Instead, it's the dollar that has fallen, a trend that's sending shockwaves through corporate Japan. Take Honda Motor Co, Japan's No. 2 automaker, which last week said that each yen the dollar falls eats up ?14 billion (US$119 million) of operating profit.
The dollar, now changing hands above ?117, fell as low as ?115.96 in recent days. It was a seven-month low.
Things could get far worse. For the first time in years, Washington has a genuine reason to rethink its strong dollar policy.
"The very notion that the US now needs a strong currency when exporters are borderline survival in some sectors, is suddenly suspect," says David Gilmore, a partner at Foreign Exchange Analytics in Essex, Connecticut.
True, the US doesn't want capital racing out of its economy and markets. But then neither does Washington want to see loads of US manufacturers lining up for government bailouts or going bust.
Already, Washington has stepped up to save the airline industry. A softer dollar may provide a cushion for many companies, including American automakers.
If the US Treasury Department does begin favoring a weaker dollar, Japan's exporters would be in an extraordinary bind. Even before hijacked jets destroyed New York's World Trade Center and hit the Pentagon in Washington, Tokyo was having trouble lowering the yen.

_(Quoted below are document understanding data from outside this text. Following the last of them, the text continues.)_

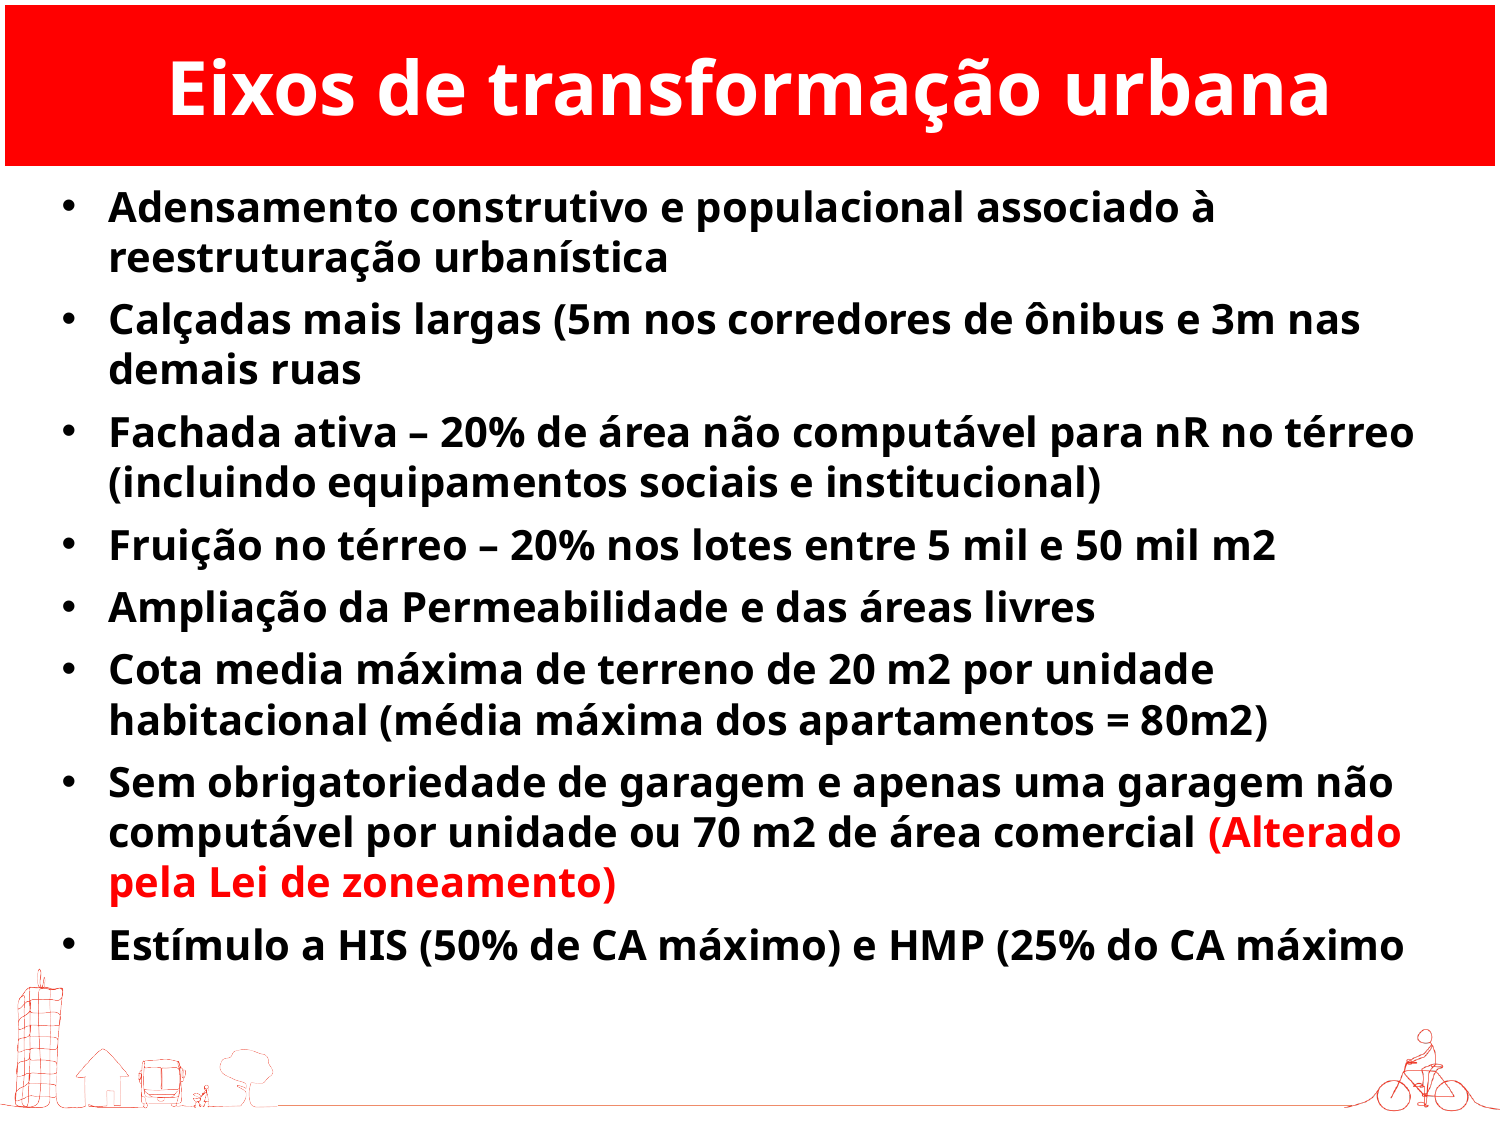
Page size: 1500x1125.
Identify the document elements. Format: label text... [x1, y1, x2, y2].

picture [0, 961, 278, 1125]
text_box Eixos de transformação urbana [0, 0, 1500, 172]
text_box Adensamento construtivo e populacional associado à reestruturação urbanística Calçadas mais largas (5m nos corredores de ônibus e 3m nas demais ruas Fachada ativa – 20% de área não computável para nR no térreo (incluindo equipamentos sociais e institucional) Fruição no térreo – 20% nos lotes entre 5 mil e 50 mil m2 Ampliação da Permeabilidade e das áreas livres Cota media máxima de terreno de 20 m2 por unidade habitacional (média máxima dos apartamentos = 80m2) Sem obrigatoriedade de garagem e apenas uma garagem não computável por unidade ou 70 m2 de área comercial (Alterado pela Lei de zoneamento) Estímulo a HIS (50% de CA máximo) e HMP (25% do CA máximo [46, 173, 1465, 976]
picture [1342, 975, 1500, 1125]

Now that fears of a US recession and a change in dollar policy are ricocheting around markets, investors may have fewer incentives to buy dollars. The yen could surge as a result.
"The strength of the yen is coming at exactly the wrong time for the Japanese economy," explains Masaaki Kanno, chief economist at J.P. Morgan Securities (Asia) Ltd in Tokyo.

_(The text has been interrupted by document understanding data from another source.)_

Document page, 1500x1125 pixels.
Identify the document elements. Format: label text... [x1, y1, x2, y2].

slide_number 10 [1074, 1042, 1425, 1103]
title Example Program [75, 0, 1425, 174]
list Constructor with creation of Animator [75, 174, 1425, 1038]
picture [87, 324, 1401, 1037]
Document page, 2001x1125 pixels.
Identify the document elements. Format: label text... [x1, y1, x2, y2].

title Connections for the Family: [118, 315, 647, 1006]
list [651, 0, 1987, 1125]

The trend is exacerbating deflationary pressures and contributing to the extraordinary weakness of Japanese stocks at a time when the nation already is in recession. That's complicating things for a Japan's troubled banking system.
Just as banks are working to write off mountains of bad loans, they're also moving to mark-to-market accounting techniques.

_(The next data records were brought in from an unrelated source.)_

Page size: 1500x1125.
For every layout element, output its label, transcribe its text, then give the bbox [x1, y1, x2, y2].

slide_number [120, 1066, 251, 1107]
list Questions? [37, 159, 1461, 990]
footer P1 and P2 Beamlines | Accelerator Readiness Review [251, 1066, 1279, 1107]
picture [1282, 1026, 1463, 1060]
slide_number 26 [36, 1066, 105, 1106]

The change is expected to validate fears that many banks are insolvent.
Local governments will increasingly feel the pain. Taxes collected throughout Japan -- including from Tokyo's most affluent citizens and companies -- are redistributed in rural areas. Regional economies are even more heavily dependent on these funds than the public works projects that create jobs here in Hokkaido and just about everywhere else in the country.
If the yen makes exports less competitive and companies even less profitable than they are now, rural Japan could be in for some rough times.